Dataset records —

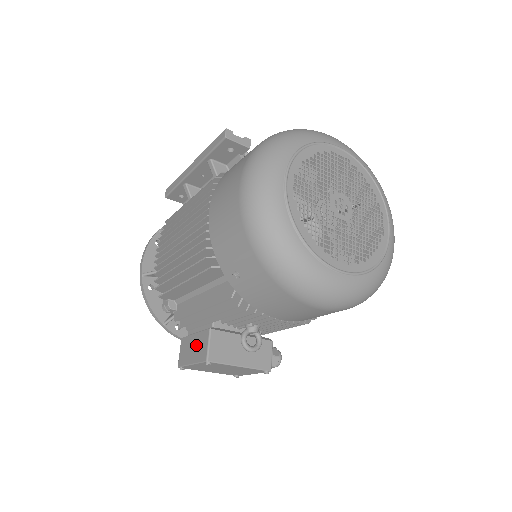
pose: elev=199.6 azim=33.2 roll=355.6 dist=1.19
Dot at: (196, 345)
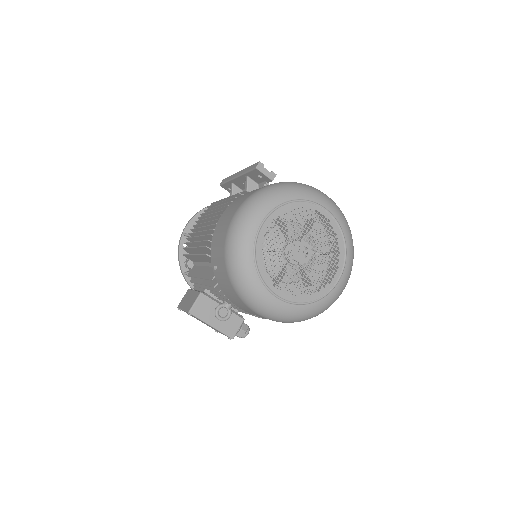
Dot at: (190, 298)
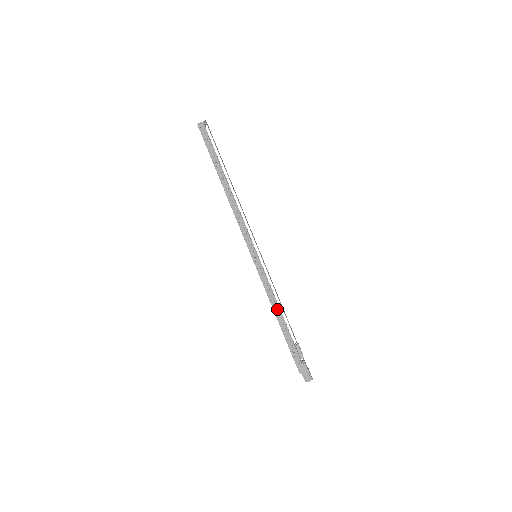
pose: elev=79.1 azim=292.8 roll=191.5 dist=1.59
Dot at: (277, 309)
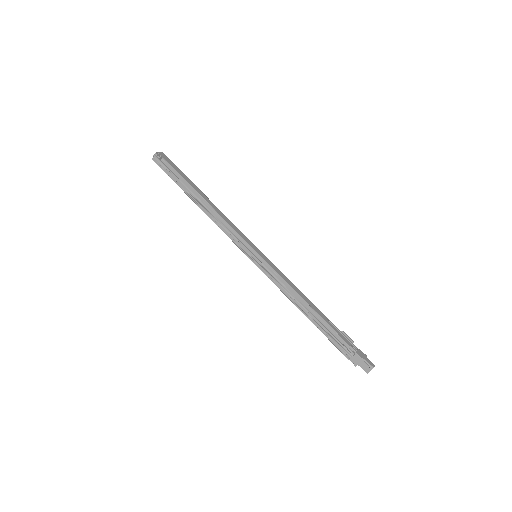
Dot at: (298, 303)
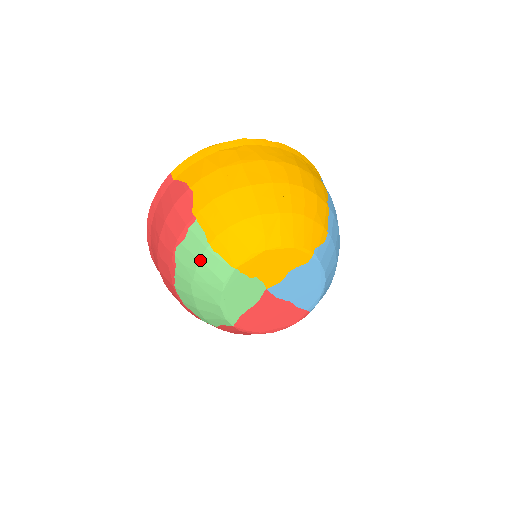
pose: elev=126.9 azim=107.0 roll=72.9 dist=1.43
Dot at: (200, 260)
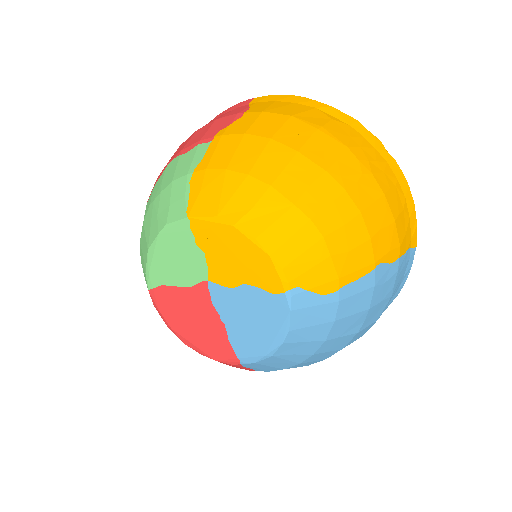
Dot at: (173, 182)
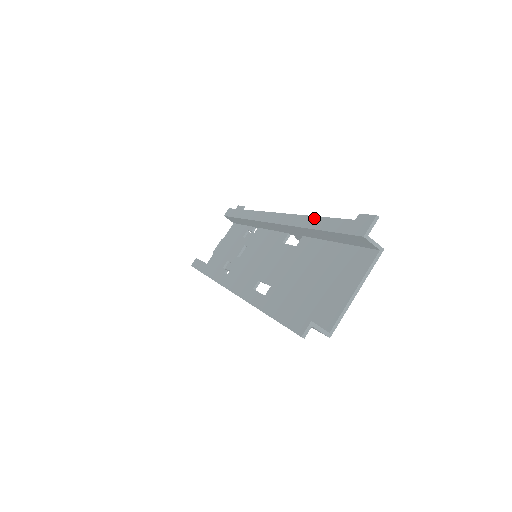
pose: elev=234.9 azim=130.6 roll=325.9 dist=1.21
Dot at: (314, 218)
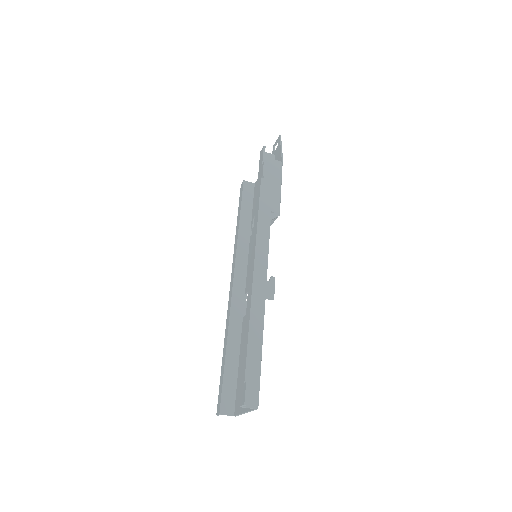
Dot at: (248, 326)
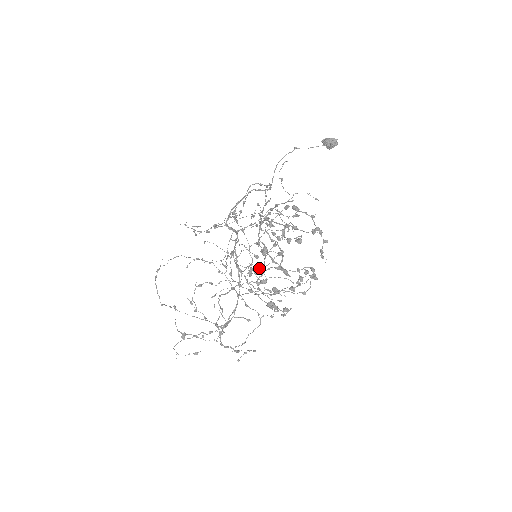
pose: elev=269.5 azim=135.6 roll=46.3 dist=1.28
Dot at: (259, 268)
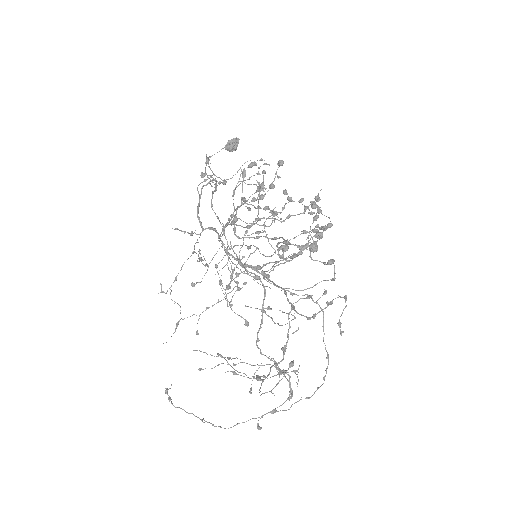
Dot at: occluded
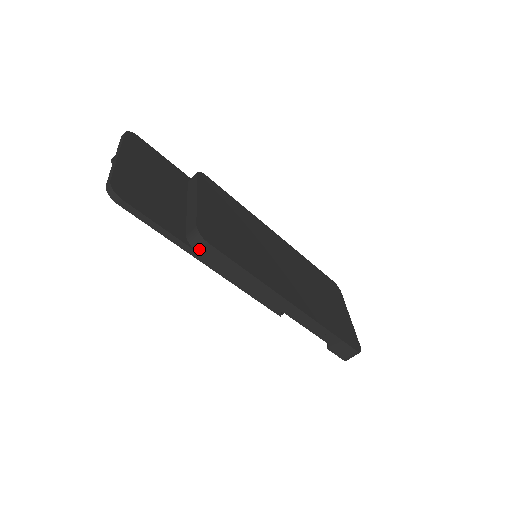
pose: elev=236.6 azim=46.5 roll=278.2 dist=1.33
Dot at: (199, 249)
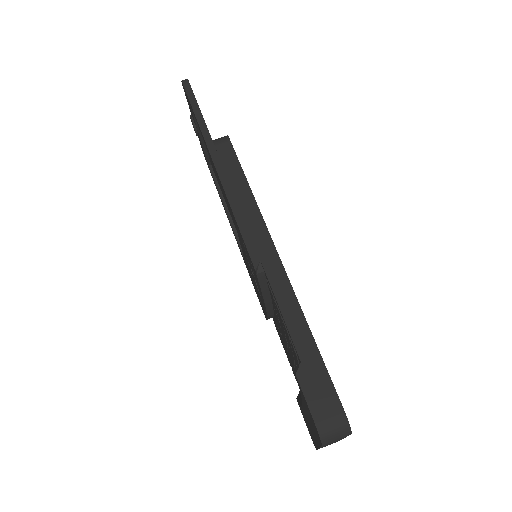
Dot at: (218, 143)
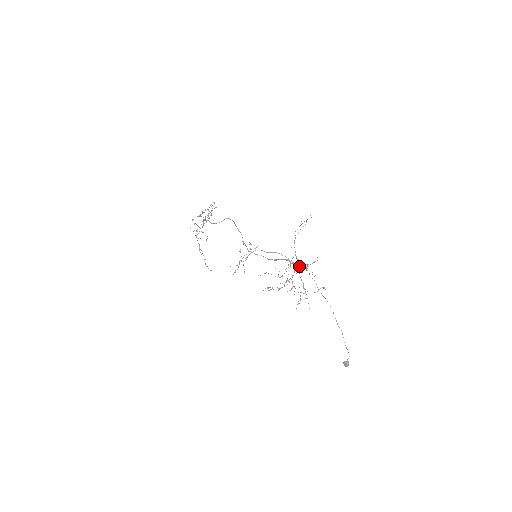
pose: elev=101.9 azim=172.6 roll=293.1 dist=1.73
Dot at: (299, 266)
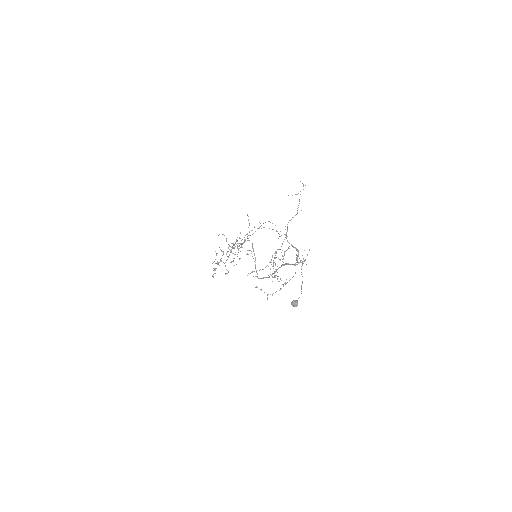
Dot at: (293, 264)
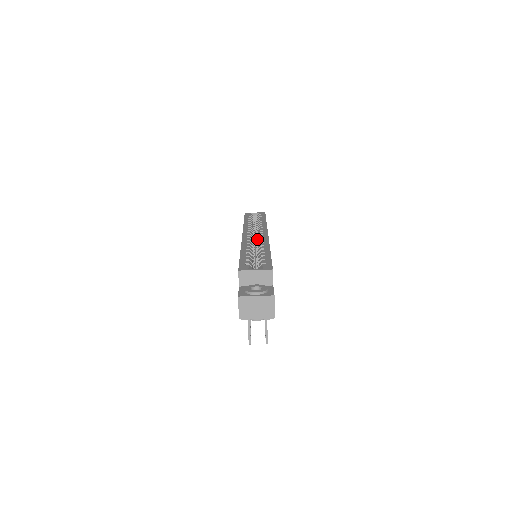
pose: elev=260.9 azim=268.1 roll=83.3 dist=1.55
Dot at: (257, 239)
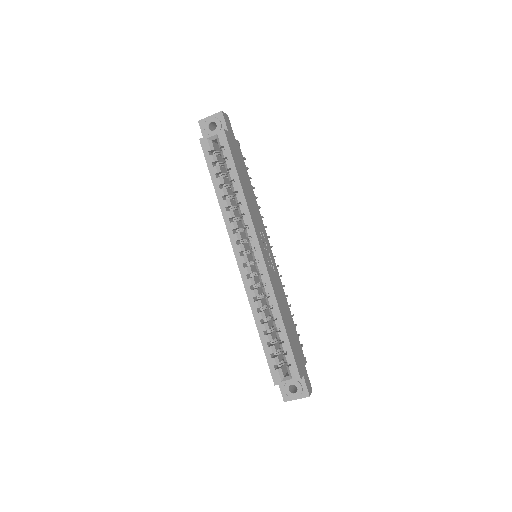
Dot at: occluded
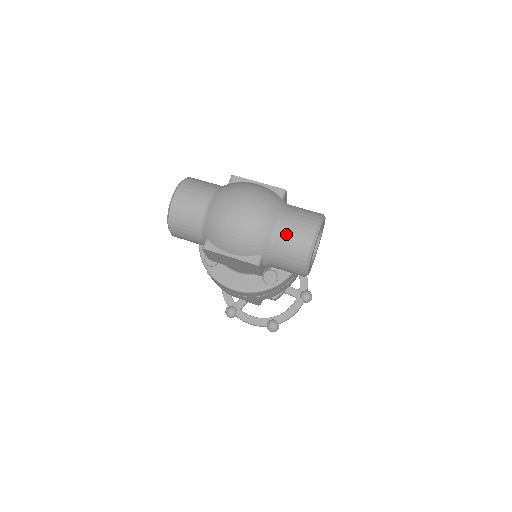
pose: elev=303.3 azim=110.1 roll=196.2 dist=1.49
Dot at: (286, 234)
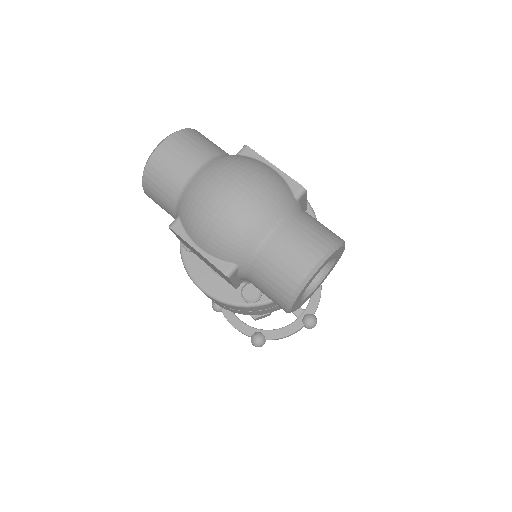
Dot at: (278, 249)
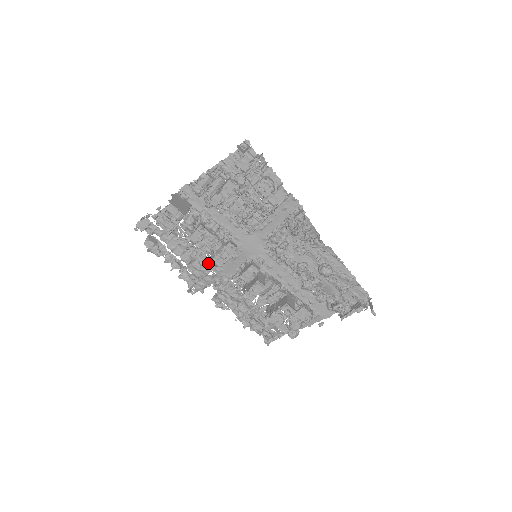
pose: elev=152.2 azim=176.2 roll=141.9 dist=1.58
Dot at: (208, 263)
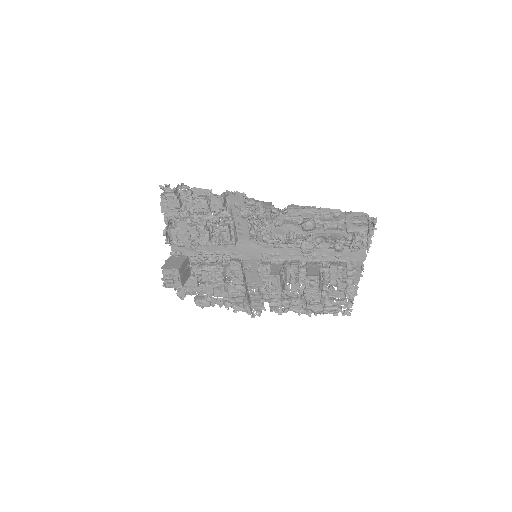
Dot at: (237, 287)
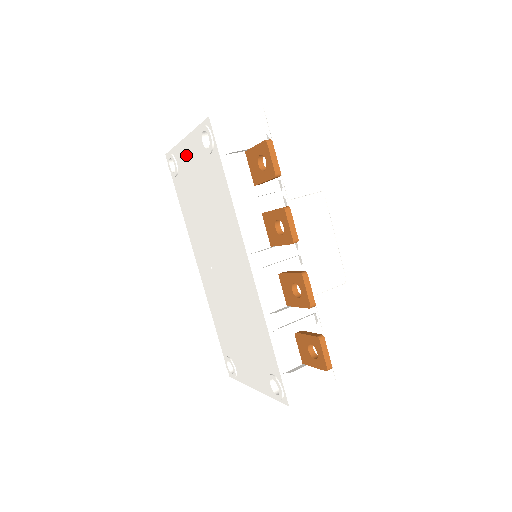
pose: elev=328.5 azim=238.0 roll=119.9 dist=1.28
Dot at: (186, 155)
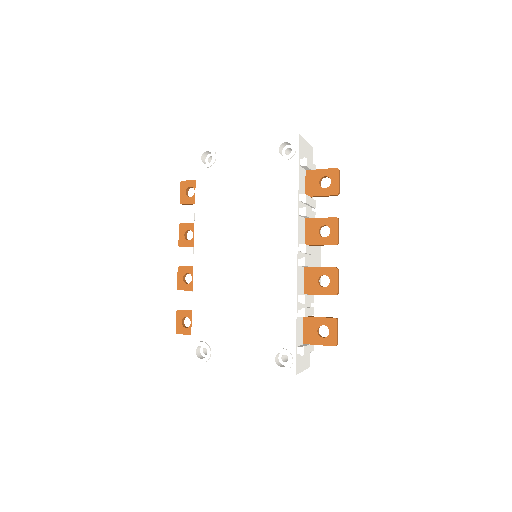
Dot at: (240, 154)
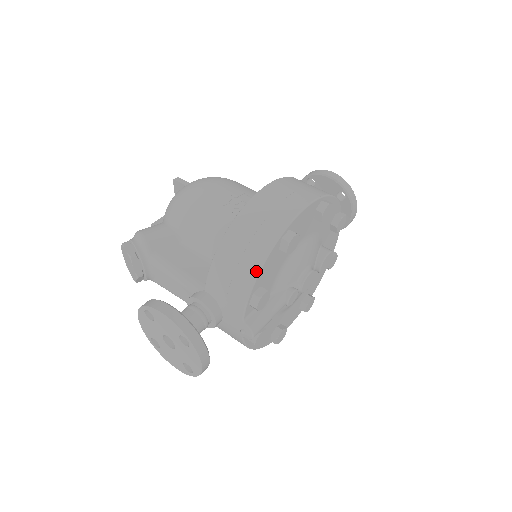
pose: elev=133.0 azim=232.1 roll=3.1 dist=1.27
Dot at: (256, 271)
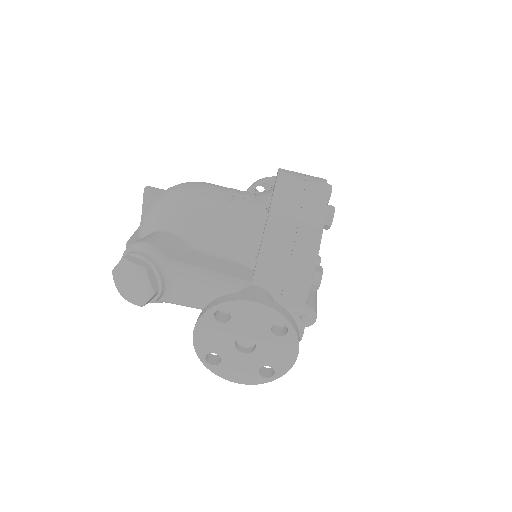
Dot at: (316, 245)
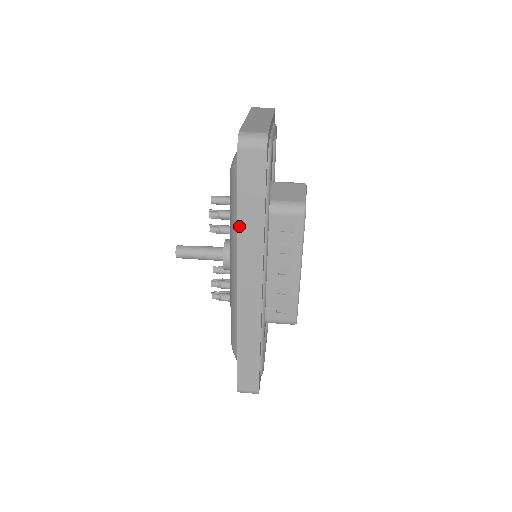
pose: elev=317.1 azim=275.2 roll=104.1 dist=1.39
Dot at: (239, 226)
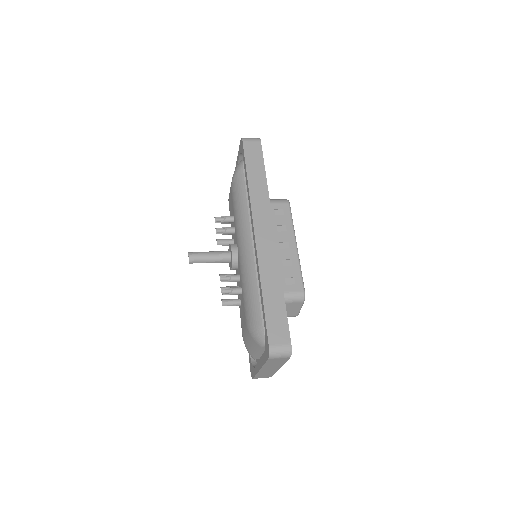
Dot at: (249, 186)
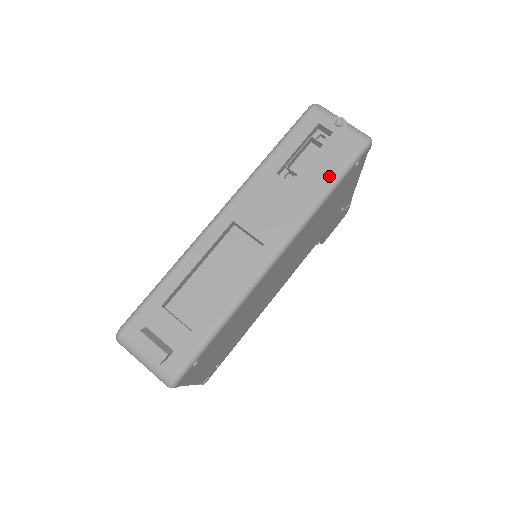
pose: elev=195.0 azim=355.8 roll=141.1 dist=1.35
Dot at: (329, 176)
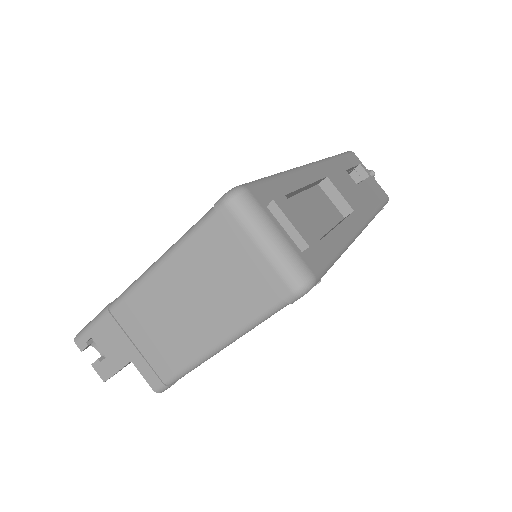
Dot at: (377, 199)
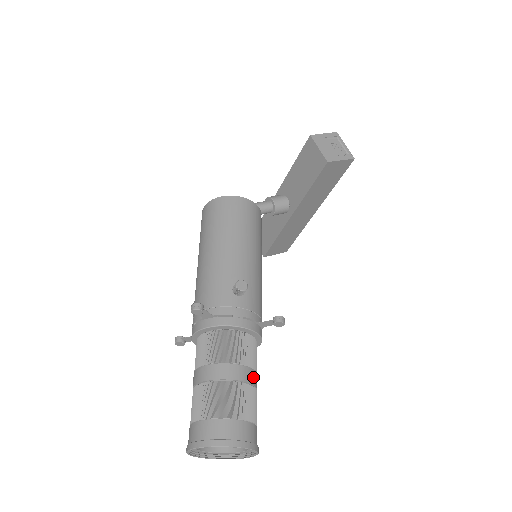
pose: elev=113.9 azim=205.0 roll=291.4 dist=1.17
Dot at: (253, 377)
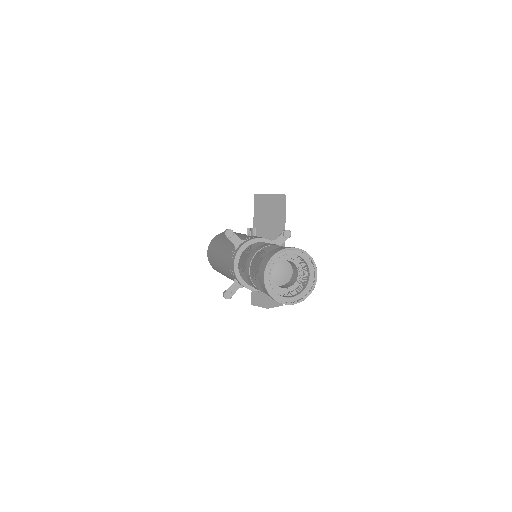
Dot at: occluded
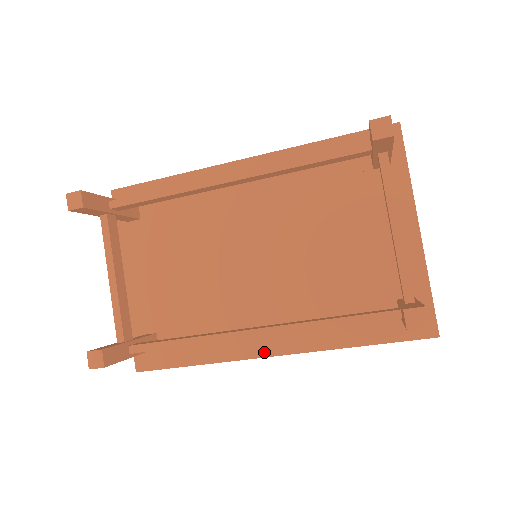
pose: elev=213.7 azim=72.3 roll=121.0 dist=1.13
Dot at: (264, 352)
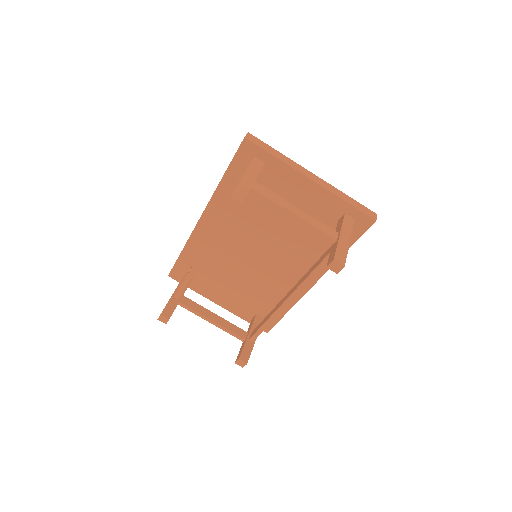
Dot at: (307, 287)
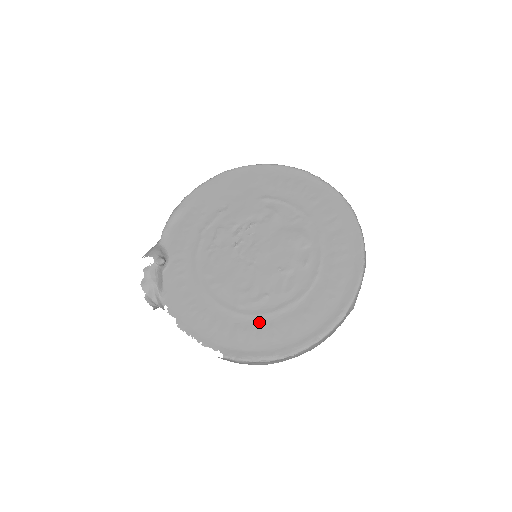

Work to do —
Copy out every line above word for word, but leave the pictures out of your answer.

Correct response —
pose: elev=199.6 azim=33.2 roll=355.6 dist=1.19
Dot at: (196, 345)
Dot at: (190, 298)
pose: elev=79.1 azim=292.8 roll=191.5 dist=1.59
Dot at: (277, 309)
Dot at: (298, 303)
pose: elev=126.9 azim=107.0 roll=72.9 dist=1.43
Dot at: (200, 260)
Dot at: (173, 182)
pose: elev=234.9 azim=130.6 roll=325.9 dist=1.21
Dot at: (314, 218)
Dot at: (248, 326)
pose: elev=269.5 azim=135.6 roll=46.3 dist=1.28
Dot at: (259, 268)
Dot at: occluded
pose: elev=236.6 azim=46.5 roll=278.2 dist=1.33
Dot at: (199, 249)
Dot at: (218, 143)
pose: elev=101.9 azim=172.6 roll=293.1 dist=1.73
Dot at: (299, 266)
Dot at: (293, 264)
pose: elev=260.9 azim=268.1 roll=83.3 dist=1.55
Dot at: (257, 239)
Dot at: occluded
pose: elev=303.3 azim=110.1 roll=196.2 dist=1.49
Dot at: (286, 234)
Dot at: (278, 249)
pose: elev=152.2 azim=176.2 roll=141.9 dist=1.58
Dot at: (208, 263)
Dot at: (237, 287)
pose: elev=328.5 azim=238.0 roll=119.9 dist=1.28
Dot at: (186, 155)
Dot at: (240, 154)
pose: elev=133.0 azim=232.1 roll=3.1 dist=1.27
Dot at: (256, 271)
Dot at: (316, 245)
pose: elev=317.1 azim=275.2 roll=104.1 dist=1.39
Dot at: (239, 226)
Dot at: (249, 186)
pose: elev=195.0 azim=355.8 roll=141.1 dist=1.35
Dot at: (329, 176)
Dot at: (377, 199)
pose: elev=113.9 azim=205.0 roll=291.4 dist=1.17
Dot at: (253, 377)
Dot at: occluded
pose: elev=213.7 azim=72.3 roll=121.0 dist=1.13
Dot at: (264, 352)
Dot at: (307, 287)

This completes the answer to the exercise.